The moral order, for Kirk, is a social code developed collectively by a society over centuries — more akin to common sense than abstractly reasoned-out principles. It is enforced both by law and custom; without it, we risk wholesale societal collapse. “If the old institutional and moral safeguards of a nation are neglected, then the anarchic impulse in humankind breaks loose,” he writes.
On this conservative understanding, the killing of the United Health Care CEO is an exemplar of “the anarchic impulse”: someone violating a time-honored principle of addressing political concerns through the ballot box rather than the bullet. It represents a man attacking the system that we, collectively, have decided on
The killing of Jordan Neely, by contrast, represents a defense of the moral order in the conservative mind. By acting belligerently and threatening passengers on the train, Neely had become a force of chaos and disruption. If the state wasn’t going to intervene to protect the moral order against someone like Penny, then citizens would eventually be forced to act.

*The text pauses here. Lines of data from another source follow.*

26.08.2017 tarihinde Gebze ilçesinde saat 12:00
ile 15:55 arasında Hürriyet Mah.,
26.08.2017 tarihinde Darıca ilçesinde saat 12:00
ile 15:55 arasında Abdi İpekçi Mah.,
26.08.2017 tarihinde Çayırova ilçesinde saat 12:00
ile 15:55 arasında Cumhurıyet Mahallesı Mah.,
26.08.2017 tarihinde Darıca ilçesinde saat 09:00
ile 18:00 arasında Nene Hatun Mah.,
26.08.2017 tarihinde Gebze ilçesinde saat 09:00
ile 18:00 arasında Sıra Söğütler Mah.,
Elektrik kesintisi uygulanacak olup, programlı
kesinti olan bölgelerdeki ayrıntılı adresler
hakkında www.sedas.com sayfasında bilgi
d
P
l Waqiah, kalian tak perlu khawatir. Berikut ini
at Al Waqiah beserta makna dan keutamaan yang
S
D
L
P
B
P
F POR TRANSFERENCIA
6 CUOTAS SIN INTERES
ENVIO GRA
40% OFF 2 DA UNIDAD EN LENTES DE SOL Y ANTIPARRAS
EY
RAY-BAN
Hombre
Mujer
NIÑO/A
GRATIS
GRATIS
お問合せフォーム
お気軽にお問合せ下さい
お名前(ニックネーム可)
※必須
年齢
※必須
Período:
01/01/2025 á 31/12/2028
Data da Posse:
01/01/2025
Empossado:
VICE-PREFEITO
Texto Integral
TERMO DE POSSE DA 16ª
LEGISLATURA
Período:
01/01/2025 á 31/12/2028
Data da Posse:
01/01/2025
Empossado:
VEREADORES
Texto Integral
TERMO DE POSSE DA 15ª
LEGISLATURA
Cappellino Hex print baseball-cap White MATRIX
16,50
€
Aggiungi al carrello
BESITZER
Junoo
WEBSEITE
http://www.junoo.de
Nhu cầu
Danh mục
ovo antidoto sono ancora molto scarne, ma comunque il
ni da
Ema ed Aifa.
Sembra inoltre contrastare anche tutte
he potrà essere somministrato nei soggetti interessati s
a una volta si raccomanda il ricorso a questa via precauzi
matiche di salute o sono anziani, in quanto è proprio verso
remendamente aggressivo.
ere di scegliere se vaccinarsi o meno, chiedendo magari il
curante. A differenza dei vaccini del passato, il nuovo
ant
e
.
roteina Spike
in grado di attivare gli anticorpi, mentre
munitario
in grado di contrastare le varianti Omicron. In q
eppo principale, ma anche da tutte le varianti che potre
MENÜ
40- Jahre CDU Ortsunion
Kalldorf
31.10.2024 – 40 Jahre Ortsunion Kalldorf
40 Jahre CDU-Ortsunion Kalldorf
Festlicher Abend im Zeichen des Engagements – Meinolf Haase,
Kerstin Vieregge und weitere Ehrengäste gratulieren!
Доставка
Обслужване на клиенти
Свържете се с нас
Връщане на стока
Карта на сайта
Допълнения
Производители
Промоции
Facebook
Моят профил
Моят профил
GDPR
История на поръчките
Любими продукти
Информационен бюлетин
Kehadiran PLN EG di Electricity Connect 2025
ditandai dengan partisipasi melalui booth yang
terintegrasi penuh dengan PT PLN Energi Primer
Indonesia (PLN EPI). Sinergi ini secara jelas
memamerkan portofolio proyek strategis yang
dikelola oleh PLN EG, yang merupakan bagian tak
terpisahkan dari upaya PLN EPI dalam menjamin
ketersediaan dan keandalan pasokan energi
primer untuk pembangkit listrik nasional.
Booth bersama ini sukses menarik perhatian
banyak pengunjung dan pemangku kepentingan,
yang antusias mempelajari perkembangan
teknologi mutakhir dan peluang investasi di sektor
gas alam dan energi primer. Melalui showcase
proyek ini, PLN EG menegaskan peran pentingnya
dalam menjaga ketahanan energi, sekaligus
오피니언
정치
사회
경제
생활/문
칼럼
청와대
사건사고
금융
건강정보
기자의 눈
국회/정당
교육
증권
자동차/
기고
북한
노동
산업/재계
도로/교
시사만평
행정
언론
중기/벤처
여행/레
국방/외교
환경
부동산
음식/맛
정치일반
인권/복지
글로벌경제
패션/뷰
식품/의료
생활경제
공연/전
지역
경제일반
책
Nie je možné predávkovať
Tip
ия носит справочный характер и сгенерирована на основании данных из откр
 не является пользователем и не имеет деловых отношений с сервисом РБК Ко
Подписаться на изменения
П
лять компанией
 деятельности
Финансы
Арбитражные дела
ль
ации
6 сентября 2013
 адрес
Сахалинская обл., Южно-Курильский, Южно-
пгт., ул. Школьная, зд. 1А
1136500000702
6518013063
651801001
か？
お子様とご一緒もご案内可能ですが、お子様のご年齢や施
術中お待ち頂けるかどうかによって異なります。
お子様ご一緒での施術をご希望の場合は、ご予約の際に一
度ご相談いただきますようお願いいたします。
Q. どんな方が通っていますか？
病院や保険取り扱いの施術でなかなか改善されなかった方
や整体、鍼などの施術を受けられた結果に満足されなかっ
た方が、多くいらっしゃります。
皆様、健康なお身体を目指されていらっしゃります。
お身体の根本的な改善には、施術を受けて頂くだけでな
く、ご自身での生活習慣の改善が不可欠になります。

“When liberals destroy [the] rule of law, heroes like Daniel Penny are what stop violent thugs from terrorizing innocent citizens. He should be celebrated,” Gill, the incoming Texas congressman, writes on X/Twitter.
For leftists and liberals, this logic sounds a lot like a justification for hierarchy — a fancy way of saying that the people at the top of the social system deserve more rights and protections, no matter how much harm they do. It amounts to a vindication of Frank Wilhoit’s quip that “conservatism consists of exactly one proposition, to wit: There must be in-groups whom the law protects but does not bind, alongside out-groups whom the law binds but does not protect.”
Moreover, the alleged defense of order can become a justification for its own kind of disorder. Daniel Penny is not just a one-off: there is a long and troubling history of conservatives endorsing vigilante killings of the “right kind” of people, with fairly recent examples including Kyle Rittenhouse and George Zimmerman. Conservative fetishization of individuals defending order, of a “good guy with a gun,” is part of why America has such a severe violent crime problem in the first place.
Ultimately, though, I find the very need to have this conversation troubling. It’s not good for democracy to have competing factions — left, right, or otherwise — celebrating alleged killers, attempting to score political points with pamphlets written in blood. And the more we as a society normalize this gladiatorial ethos, the greater the risk becomes of these horrors repeating themselves.